Записки. 1917–1955
Шрифт:
Утром 2/15 октября состоялось открытие Конференции ее почетным председателем принцем Водьдемаром. После короткой его речи, чисто деловую речь сказал Цале, и затем от отдельных делегаций говорили их военные представители, бывшие и старшими, и их членами, а также представители Датского и Шведского Красных Крестов. Все благодарили Данию за почин Конференции и высказывали надежды на ее успех. В этот день мы впервые увидели лиц, с которыми пришлось потом почти месяц работать без отдыха. С нами заодно была только Румынская делегация, в составе которой были только штатские, в виду чего ее авторитет был меньше других. Главою ее был посланник Флореско, культурный воспитанный человек, а также сенатор Лаговари и депутат Дмитреско, оба бесцветные, а Лаговари подчас и комичный. Против нас были представители Германии, Австрии и Турции. Наиболее важной из них для нас была немецкая делегация, с которой считались и две другие. Во главе ее стоял начальник отдела военнопленных генерал Фридрих, упорный, крупный немец, сильно пропитанный военным прусским духом, но умный и, как нам всем казалось, порядочный. Потом оказалось, что с ним столковываться легче, чем с австрийцами, более мягкими в обращении, но гораздо более скользкими. Рядом с Фридрихом стоял другой военный, барон Рольсгаузен, типичный юнкер, неприятный, но рядом с Фридрихом роли не игравший. Совершенно незаметен был exzellenz [11] фон Кернер, представитель Красного Креста. Очень бесцветна была австрийская делегация. Глава ее полковник Штутц-фон-Гертенвер имел всегда какой-то растерянный вид, из остальных же ее членов был интересен только exzellenz барон Слатин, представитель Красного Креста. В молодости он служил в египетской армии, где дослужился до чина паши, причем чуть ли не 10 лет пробыл в плену у Мехди в Судане, теперь же он был изрядным рамоликом. Фактически руководил австрийской делегацией ее секретарь поручик Эпштейн, венский адвокат, очень ловкий живой человек. Могу смело сказать, что главную работу Конференции выполнили он и я, ибо слабое знание языков, а отчасти военная прямолинейность Фридриха и Калишевского мешали им активно руководить прениями в комиссиях. Между Эпштейном и мной стоял Цале, и обычно мы втроем находили компромиссные решения, к которым потом склоняли наших генералов. С Эпштейном надо было быть, впрочем, весьма осторожным, ибо он всегда старался поймать на слове. Но, тем не менее, работать с ним, благодаря живости его ума, было приятно.
11
Его превосходительство.
Турецкая делегация была совершено незаметна, хотя во главе ее стоял Реуф-Бей, тогда начальник Морского Главного штаба, а позднее при Кемале – великий визирь. Второй делегат, Сейфи-Бей, уже под конец Конференции разговорился с нами по-русски. Оказалось, что он был раньше военным агентом в Петрограде. Производил он впечатление добродушного, но недалекого человека. Канцелярией Конференции ведал чиновник МИДа Баке, работавший и в Датском Красном Кресте, а помогали ему советник Датской миссии в Петрограде Скау и чиновник МИДа Петерсон, все трое очень милые и толковые. Наконец, переводчика ми были два профессора-филолога, довольно характерного типа немецких, закопавшихся в книги ученых.
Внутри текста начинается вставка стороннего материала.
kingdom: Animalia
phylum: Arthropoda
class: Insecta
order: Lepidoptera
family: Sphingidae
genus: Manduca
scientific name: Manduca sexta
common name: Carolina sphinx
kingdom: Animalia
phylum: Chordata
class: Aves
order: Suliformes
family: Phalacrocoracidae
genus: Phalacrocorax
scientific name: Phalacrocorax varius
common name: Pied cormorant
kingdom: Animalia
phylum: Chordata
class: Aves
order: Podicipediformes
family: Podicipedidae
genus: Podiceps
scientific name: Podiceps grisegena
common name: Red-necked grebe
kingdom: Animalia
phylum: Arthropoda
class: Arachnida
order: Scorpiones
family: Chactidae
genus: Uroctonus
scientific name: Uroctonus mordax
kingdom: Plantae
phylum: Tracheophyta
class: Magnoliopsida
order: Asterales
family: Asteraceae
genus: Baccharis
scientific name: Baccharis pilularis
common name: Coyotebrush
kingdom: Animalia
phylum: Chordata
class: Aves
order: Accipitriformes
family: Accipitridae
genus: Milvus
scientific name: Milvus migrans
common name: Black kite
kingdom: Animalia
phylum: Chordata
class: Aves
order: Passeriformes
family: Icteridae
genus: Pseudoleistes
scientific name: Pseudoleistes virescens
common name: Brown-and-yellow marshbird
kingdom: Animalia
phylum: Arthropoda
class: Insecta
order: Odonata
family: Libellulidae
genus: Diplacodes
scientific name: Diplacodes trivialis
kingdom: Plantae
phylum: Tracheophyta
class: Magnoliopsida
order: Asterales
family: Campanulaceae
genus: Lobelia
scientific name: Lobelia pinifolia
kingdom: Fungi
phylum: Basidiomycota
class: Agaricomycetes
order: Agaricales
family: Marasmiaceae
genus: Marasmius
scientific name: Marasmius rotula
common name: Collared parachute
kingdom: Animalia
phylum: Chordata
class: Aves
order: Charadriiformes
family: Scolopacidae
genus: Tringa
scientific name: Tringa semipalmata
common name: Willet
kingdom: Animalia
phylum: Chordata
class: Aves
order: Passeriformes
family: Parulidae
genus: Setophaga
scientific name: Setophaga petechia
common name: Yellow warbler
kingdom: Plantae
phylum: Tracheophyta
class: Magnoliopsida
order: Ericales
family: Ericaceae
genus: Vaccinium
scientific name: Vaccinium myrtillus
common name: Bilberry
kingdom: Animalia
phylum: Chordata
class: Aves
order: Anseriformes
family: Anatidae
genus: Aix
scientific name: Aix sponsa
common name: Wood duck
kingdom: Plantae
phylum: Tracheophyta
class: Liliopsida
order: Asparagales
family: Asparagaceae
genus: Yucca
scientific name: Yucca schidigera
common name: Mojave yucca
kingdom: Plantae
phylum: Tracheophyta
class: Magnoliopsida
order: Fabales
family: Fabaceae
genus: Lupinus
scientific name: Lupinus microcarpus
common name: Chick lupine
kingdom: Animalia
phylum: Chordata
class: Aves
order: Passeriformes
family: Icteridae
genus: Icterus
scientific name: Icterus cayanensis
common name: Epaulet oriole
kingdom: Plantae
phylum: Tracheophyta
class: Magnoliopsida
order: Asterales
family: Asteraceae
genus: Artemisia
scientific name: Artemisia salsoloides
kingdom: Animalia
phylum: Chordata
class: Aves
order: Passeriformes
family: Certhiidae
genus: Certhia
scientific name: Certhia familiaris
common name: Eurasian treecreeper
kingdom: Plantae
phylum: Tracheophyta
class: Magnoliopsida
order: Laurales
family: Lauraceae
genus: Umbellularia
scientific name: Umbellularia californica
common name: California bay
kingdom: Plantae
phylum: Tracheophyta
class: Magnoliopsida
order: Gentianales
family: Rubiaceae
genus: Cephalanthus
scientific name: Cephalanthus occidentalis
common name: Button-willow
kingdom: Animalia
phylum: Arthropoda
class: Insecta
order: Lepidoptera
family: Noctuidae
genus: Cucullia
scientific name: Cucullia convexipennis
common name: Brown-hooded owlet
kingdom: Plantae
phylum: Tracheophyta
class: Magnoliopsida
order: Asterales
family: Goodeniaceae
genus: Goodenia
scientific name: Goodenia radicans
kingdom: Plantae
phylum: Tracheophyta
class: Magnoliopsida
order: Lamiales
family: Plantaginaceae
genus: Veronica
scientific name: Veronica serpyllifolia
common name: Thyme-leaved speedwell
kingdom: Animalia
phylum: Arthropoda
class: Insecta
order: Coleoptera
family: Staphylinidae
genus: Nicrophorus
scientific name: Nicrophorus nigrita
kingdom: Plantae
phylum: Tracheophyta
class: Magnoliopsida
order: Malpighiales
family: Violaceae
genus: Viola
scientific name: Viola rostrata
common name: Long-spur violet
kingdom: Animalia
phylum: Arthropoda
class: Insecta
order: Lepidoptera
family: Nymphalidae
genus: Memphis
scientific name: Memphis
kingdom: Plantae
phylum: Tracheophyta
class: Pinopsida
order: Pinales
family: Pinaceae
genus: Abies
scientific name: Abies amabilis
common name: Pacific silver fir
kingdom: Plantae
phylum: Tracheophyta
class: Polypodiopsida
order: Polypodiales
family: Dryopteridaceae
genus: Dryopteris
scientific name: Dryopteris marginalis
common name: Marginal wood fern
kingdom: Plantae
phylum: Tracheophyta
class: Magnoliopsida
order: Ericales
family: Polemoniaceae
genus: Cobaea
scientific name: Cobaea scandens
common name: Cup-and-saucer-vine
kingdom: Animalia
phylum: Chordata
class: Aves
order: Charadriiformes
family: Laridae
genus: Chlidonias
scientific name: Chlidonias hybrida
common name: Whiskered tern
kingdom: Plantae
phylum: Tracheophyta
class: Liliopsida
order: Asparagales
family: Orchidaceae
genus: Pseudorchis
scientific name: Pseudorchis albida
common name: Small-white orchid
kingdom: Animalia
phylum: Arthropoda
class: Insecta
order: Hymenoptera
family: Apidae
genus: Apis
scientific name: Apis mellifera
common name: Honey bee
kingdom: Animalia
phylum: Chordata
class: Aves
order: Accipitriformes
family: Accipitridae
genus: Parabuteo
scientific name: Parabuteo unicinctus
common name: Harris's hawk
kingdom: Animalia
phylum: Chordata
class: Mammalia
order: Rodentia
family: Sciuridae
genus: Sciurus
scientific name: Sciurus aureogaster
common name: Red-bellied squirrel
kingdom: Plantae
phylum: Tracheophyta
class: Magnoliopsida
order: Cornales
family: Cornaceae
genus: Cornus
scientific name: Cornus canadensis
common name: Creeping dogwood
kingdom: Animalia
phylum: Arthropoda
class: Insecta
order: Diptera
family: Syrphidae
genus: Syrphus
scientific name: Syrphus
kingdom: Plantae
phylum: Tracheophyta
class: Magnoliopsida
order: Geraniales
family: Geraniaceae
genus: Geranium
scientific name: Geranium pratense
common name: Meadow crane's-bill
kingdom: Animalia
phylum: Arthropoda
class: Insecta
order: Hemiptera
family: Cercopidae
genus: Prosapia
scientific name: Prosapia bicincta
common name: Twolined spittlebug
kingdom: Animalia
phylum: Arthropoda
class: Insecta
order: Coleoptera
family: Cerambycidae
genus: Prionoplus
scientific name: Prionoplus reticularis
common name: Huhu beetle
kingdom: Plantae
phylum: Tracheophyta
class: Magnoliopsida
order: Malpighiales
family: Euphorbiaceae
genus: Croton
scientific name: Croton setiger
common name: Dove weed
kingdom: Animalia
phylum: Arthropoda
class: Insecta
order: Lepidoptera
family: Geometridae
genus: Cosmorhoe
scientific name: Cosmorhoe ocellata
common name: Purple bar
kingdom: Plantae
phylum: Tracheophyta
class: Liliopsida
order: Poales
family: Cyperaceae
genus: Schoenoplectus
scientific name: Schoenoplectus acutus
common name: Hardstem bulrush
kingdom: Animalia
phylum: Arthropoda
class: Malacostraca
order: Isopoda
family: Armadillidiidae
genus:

Уже в первом заседании мне пришлось переводить на французский русскую речь Калишевского (первые делегаты говорили на своих языках), и потом так и пошло. В результате, большую часть занесенного в официальные протоколы как речь Калишевского, была сказана мною, ибо я многое из наскоро мне сказанного конспективно, развивал, сглаживал, а подчас и видоизменял, дабы не обострять прений. То же, хотя и в меньшей степени делал у австрийцев Эпштейн.
После открытия конференции Цале передал мне, что австрийские делегаты хотели бы переговорить с нами особо, дабы облегчить прохождение всех вопросов. Вечером первый такой разговор и состоялся. Австрийцы были настроены очень миролюбиво, всегда были готовы идти на соглашение, но главное их предложение об обмене пленных на фронте и об общем обмене всех взятых в плен до 1-го мая 1915 г. оказалось неприемлемым.
Кстати, должен отметить, что из всех делегаций наша оказалась наиболее подготовленной. Почти по всем вопросам у нас оказались готовые предложения, против многих из которых нашими противниками первоначально выдвигались возражения, но которые проходили потом со сравнительно небольшими изменениями по обсуждении их в комиссиях. У других делегаций предложений было очень мало. Комиссий по предложению Цале было создано пять, но, так как состав их был один и тот же, то фактически работала все одна и та же комиссия.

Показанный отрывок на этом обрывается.